Your objective » Write out every line of the listing below character for character, with nothing changed.
***
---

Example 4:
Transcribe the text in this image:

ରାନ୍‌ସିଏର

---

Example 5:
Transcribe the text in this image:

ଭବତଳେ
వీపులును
***
Finished answer »
---

Example 4:
Transcribe the text in this image:

ରାନ୍‌ସିଏର

---

Example 5:
Transcribe the text in this image:

ଭବତଳେ
వీపులును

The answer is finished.